Evidence: Ratiba.chat is the first S4U project to attempt product-scale planning (planned for the M5+M6 transition; M3 and M4 used per-milestone planning). The cross-consistency review machinery is mechanically tractable: ADR cross-references can be checked by grep + a list of accepted ADR numbers; plan capability handoffs can be checked by parsing each plan's "Files to create" section against later plans' import statements. The bounded-autonomy checkpoint is the explicit acknowledgment that real engineering reveals decisions plans cannot anticipate — the methodology's commitment to the discovery-during-execution model from Section 3 (development lifecycle). Detailed process + checklist + worked example in appendix-l-product-scale-planning.md.

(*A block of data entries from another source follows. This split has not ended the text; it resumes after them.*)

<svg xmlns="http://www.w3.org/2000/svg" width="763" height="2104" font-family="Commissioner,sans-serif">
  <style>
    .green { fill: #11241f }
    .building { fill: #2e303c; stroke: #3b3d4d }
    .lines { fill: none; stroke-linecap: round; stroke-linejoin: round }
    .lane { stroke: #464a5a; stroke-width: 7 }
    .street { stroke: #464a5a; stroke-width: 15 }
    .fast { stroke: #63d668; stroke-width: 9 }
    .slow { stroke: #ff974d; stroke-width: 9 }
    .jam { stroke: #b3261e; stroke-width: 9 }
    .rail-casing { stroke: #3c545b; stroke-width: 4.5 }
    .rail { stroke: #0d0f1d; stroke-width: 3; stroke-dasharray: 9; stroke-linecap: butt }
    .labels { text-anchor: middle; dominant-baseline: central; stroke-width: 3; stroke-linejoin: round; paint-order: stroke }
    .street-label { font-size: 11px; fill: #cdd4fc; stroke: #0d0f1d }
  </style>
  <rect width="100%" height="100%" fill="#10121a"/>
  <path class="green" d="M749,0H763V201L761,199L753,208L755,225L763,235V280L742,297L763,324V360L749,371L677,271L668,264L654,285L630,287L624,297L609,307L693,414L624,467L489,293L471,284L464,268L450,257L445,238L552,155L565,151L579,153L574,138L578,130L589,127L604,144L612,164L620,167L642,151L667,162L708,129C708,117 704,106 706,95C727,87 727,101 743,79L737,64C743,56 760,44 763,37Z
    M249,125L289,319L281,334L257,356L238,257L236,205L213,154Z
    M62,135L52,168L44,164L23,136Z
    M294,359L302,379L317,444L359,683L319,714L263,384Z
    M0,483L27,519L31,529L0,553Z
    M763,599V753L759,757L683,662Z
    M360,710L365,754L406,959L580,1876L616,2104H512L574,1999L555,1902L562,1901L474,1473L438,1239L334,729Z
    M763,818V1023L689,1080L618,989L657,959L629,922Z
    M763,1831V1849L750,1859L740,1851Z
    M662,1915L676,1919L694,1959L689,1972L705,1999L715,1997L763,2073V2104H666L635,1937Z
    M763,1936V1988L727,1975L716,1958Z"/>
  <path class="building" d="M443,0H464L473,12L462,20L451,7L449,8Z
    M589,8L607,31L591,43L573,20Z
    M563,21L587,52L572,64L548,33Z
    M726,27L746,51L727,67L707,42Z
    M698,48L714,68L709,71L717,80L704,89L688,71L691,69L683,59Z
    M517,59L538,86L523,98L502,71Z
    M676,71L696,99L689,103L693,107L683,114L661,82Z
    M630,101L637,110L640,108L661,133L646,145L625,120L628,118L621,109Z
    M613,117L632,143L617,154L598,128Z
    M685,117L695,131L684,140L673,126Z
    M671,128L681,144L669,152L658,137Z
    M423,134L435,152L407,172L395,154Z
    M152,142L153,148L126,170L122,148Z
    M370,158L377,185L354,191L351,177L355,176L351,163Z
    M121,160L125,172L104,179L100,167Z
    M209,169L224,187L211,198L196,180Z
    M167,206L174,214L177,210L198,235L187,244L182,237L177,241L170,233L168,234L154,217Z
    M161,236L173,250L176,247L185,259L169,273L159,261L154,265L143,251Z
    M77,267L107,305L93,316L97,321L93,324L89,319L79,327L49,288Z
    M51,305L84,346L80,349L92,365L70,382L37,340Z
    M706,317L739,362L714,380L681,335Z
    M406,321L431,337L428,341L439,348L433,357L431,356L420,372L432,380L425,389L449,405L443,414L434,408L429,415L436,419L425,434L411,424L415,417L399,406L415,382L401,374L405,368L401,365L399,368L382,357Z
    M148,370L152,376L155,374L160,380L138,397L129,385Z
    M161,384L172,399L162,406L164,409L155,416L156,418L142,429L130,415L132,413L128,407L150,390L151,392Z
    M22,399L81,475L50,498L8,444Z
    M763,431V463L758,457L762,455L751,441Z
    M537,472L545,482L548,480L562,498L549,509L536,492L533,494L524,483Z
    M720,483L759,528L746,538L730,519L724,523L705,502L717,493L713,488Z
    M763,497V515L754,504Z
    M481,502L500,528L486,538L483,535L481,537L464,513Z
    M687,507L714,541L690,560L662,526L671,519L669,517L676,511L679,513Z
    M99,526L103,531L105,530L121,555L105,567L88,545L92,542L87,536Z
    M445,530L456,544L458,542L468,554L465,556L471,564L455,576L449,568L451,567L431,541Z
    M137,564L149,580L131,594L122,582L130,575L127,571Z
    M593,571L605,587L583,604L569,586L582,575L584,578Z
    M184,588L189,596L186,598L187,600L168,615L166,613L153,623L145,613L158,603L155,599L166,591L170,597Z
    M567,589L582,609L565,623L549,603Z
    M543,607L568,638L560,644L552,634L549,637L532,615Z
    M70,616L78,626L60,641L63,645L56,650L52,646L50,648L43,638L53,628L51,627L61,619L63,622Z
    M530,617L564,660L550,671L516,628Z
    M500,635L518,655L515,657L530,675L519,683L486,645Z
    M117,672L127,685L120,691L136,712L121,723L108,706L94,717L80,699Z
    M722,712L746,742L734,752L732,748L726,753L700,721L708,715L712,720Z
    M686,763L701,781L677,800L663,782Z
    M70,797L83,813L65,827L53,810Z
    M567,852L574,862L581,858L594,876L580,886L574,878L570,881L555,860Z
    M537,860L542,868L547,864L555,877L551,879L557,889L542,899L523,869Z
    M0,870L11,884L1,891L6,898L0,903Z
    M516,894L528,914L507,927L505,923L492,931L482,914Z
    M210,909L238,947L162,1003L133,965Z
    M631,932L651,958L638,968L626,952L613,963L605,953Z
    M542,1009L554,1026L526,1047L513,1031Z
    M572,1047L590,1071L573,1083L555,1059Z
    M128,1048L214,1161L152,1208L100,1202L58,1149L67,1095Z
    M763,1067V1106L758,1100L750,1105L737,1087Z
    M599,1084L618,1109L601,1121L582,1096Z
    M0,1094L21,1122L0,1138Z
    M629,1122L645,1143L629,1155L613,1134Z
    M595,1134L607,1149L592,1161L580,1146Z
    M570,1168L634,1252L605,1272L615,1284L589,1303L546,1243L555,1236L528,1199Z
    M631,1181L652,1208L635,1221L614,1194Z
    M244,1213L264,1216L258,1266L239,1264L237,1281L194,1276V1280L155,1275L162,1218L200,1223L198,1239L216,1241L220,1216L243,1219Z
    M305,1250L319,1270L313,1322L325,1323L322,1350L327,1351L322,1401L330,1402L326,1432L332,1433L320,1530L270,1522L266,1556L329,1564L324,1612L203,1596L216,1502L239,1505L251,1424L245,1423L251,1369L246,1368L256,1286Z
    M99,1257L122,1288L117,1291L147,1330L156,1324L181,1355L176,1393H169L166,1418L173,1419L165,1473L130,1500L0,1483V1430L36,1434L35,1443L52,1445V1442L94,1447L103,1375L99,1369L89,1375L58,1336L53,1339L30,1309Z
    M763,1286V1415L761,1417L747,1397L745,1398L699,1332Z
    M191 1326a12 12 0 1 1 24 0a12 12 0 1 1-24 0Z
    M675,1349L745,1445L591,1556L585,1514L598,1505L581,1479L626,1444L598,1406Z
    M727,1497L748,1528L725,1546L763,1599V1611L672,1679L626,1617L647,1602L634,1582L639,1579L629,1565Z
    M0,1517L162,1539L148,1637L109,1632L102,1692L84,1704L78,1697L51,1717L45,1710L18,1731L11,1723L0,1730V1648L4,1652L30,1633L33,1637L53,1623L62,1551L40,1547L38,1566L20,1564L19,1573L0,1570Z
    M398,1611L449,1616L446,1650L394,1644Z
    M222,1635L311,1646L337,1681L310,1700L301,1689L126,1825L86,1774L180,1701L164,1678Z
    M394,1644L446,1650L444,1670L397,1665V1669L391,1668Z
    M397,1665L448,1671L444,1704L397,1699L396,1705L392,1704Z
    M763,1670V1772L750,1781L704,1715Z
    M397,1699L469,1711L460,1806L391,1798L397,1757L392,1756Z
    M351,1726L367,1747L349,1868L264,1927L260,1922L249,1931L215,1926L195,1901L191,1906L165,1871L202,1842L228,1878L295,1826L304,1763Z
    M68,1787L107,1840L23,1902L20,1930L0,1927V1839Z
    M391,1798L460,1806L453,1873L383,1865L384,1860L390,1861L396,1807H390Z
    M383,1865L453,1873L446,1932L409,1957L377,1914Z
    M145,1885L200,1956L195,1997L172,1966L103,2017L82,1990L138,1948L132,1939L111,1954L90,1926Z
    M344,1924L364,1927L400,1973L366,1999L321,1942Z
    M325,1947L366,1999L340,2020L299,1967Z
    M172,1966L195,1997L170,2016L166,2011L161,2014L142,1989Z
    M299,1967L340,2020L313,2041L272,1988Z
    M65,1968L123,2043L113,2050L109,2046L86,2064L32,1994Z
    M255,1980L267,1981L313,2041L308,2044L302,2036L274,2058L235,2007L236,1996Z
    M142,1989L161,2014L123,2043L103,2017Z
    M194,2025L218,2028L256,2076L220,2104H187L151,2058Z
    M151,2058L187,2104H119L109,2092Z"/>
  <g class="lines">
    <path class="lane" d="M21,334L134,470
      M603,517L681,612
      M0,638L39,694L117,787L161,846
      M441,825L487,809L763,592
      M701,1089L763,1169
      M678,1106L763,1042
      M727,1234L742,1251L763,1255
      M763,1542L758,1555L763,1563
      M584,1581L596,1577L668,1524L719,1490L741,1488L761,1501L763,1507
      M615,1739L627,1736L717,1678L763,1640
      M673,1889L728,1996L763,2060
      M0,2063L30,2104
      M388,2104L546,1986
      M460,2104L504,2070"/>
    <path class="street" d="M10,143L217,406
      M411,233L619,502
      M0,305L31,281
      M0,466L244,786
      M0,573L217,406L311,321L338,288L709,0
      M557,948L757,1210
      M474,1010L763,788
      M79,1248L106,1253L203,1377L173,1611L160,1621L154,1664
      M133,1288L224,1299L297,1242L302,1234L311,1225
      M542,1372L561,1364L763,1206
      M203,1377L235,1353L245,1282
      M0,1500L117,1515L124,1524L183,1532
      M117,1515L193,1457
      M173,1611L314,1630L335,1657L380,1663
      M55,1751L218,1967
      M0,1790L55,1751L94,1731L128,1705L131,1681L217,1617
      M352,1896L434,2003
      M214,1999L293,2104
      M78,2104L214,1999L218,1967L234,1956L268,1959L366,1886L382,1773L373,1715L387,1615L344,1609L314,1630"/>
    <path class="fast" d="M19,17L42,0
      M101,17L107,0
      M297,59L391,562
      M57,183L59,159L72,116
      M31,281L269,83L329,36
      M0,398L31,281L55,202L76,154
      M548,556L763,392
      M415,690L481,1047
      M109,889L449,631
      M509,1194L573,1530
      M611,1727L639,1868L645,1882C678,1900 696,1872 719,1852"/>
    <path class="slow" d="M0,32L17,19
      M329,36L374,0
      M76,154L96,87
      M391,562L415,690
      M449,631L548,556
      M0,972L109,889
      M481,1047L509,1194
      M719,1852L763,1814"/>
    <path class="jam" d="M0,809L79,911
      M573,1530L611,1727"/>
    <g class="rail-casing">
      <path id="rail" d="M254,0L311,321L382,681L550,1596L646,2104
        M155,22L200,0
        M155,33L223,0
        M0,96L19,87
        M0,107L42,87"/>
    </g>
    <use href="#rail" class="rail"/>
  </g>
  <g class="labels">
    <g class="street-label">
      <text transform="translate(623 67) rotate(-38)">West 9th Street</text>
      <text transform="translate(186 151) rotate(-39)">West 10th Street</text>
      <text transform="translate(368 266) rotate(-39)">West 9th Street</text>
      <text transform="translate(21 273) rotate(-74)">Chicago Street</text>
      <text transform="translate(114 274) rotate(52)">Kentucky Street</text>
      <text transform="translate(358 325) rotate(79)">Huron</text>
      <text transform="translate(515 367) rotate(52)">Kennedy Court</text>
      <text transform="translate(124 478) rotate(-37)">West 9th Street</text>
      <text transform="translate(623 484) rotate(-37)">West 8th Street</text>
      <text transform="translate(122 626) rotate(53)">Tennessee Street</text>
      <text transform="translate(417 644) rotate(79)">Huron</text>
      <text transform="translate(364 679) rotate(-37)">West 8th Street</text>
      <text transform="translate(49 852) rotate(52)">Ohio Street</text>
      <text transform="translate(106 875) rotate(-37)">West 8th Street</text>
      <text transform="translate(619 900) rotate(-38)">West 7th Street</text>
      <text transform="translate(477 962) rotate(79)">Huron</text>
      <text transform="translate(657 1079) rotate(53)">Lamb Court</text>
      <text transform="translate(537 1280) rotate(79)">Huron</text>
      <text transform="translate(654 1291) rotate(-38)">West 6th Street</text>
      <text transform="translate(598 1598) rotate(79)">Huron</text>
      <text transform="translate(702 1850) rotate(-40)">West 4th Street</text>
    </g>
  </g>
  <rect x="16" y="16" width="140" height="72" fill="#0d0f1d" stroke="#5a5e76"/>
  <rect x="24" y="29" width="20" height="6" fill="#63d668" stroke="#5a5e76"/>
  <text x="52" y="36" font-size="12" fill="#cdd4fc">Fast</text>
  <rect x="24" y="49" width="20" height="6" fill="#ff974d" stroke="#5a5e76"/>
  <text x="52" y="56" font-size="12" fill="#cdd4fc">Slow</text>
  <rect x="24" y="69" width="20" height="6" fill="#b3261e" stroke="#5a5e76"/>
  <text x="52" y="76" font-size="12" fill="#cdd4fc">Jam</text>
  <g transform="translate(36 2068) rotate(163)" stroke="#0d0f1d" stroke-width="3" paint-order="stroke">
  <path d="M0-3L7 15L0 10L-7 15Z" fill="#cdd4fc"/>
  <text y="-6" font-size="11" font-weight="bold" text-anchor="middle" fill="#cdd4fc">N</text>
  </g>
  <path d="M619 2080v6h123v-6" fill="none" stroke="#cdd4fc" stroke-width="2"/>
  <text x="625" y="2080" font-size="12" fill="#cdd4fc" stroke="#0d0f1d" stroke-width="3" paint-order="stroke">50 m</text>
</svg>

Product-scale planning interacts with prior amendments:
- Design review (Section 3.1) happens at design draft time for every milestone in the product-scale set, not just the next one.
- Wave dispatch (Section 5.4) operates within each milestone's plan unchanged.
- /loop (Section 5.5) sequences across milestones rather than terminating at milestone boundaries; the bounded-autonomy checkpoints become the explicit pause points in the loop.
- STATE.md (Appendix J) tracks "current milestone + last-shipped within milestone" identically to per-milestone planning; the checkpoint moments are the obvious update boundaries.